Segment Open
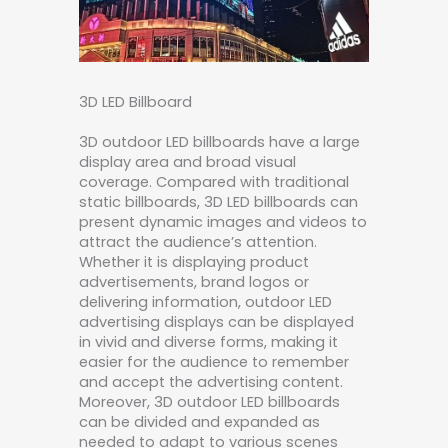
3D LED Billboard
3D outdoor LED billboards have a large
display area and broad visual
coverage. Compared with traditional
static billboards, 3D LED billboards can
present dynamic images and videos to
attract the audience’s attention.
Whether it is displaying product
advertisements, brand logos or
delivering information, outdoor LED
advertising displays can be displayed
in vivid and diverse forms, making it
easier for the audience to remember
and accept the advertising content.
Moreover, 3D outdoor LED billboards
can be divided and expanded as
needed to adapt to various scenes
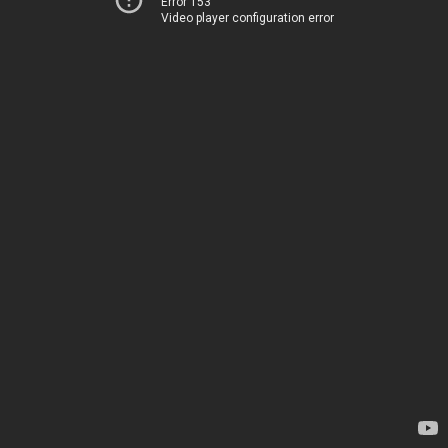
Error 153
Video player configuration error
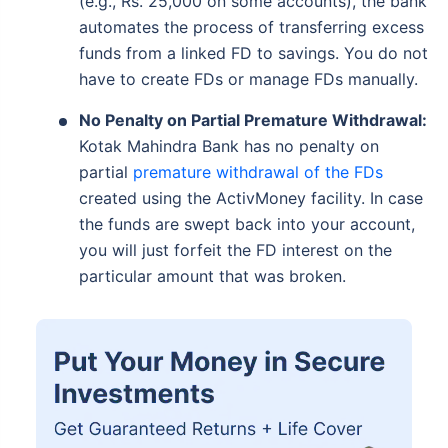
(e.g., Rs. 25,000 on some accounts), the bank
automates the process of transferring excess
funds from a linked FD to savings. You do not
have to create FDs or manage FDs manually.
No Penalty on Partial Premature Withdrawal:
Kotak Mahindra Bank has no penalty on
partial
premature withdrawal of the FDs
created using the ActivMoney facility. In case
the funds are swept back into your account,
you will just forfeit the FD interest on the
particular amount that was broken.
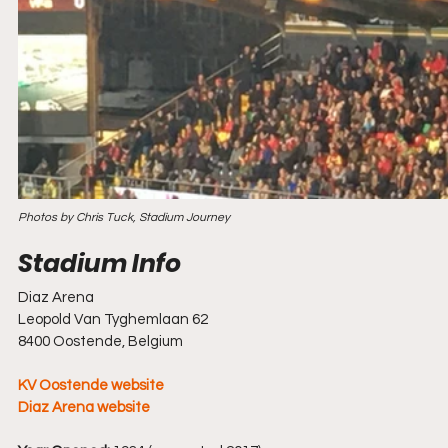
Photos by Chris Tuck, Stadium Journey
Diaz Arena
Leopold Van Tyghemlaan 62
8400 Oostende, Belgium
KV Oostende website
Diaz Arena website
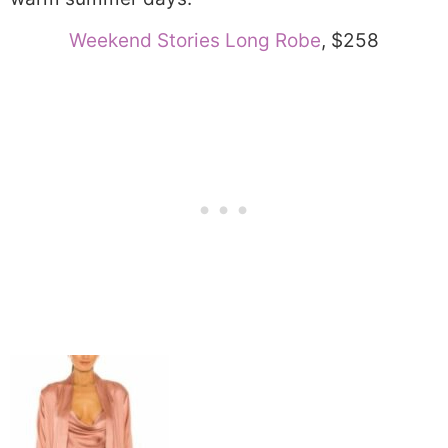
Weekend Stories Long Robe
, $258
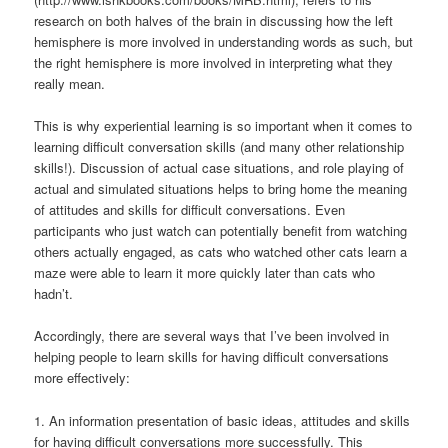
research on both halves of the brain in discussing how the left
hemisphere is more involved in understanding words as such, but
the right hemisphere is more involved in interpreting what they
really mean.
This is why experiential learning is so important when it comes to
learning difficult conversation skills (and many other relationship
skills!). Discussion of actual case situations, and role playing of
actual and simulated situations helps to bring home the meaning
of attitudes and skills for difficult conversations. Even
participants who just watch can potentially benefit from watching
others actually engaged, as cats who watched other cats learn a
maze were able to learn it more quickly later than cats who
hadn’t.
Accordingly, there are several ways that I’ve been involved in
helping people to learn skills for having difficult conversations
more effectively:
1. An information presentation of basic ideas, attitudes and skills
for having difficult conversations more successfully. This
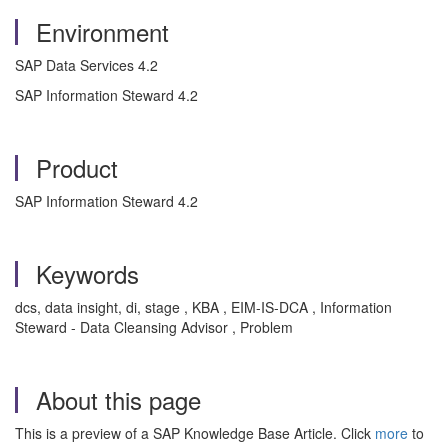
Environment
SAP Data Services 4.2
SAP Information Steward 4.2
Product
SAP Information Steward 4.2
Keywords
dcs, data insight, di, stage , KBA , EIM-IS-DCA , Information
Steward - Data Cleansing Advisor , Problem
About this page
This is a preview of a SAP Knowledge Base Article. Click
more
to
Segment Closed
Reproduce every one of the lines above word for word, omitting the picture markers.

3D LED Billboard
3D outdoor LED billboards have a large
display area and broad visual
coverage. Compared with traditional
static billboards, 3D LED billboards can
present dynamic images and videos to
attract the audience’s attention.
Whether it is displaying product
advertisements, brand logos or
delivering information, outdoor LED
advertising displays can be displayed
in vivid and diverse forms, making it
easier for the audience to remember
and accept the advertising content.
Moreover, 3D outdoor LED billboards
can be divided and expanded as
needed to adapt to various scenes
Error 153
Video player configuration error
(e.g., Rs. 25,000 on some accounts), the bank
automates the process of transferring excess
funds from a linked FD to savings. You do not
have to create FDs or manage FDs manually.
No Penalty on Partial Premature Withdrawal:
Kotak Mahindra Bank has no penalty on
partial
premature withdrawal of the FDs
created using the ActivMoney facility. In case
the funds are swept back into your account,
you will just forfeit the FD interest on the
particular amount that was broken.
Photos by Chris Tuck, Stadium Journey
Diaz Arena
Leopold Van Tyghemlaan 62
8400 Oostende, Belgium
KV Oostende website
Diaz Arena website
Weekend Stories Long Robe
, $258
research on both halves of the brain in discussing how the left
hemisphere is more involved in understanding words as such, but
the right hemisphere is more involved in interpreting what they
really mean.
This is why experiential learning is so important when it comes to
learning difficult conversation skills (and many other relationship
skills!). Discussion of actual case situations, and role playing of
actual and simulated situations helps to bring home the meaning
of attitudes and skills for difficult conversations. Even
participants who just watch can potentially benefit from watching
others actually engaged, as cats who watched other cats learn a
maze were able to learn it more quickly later than cats who
hadn’t.
Accordingly, there are several ways that I’ve been involved in
helping people to learn skills for having difficult conversations
more effectively:
1. An information presentation of basic ideas, attitudes and skills
for having difficult conversations more successfully. This
Environment
SAP Data Services 4.2
SAP Information Steward 4.2
Product
SAP Information Steward 4.2
Keywords
dcs, data insight, di, stage , KBA , EIM-IS-DCA , Information
Steward - Data Cleansing Advisor , Problem
About this page
This is a preview of a SAP Knowledge Base Article. Click
more
to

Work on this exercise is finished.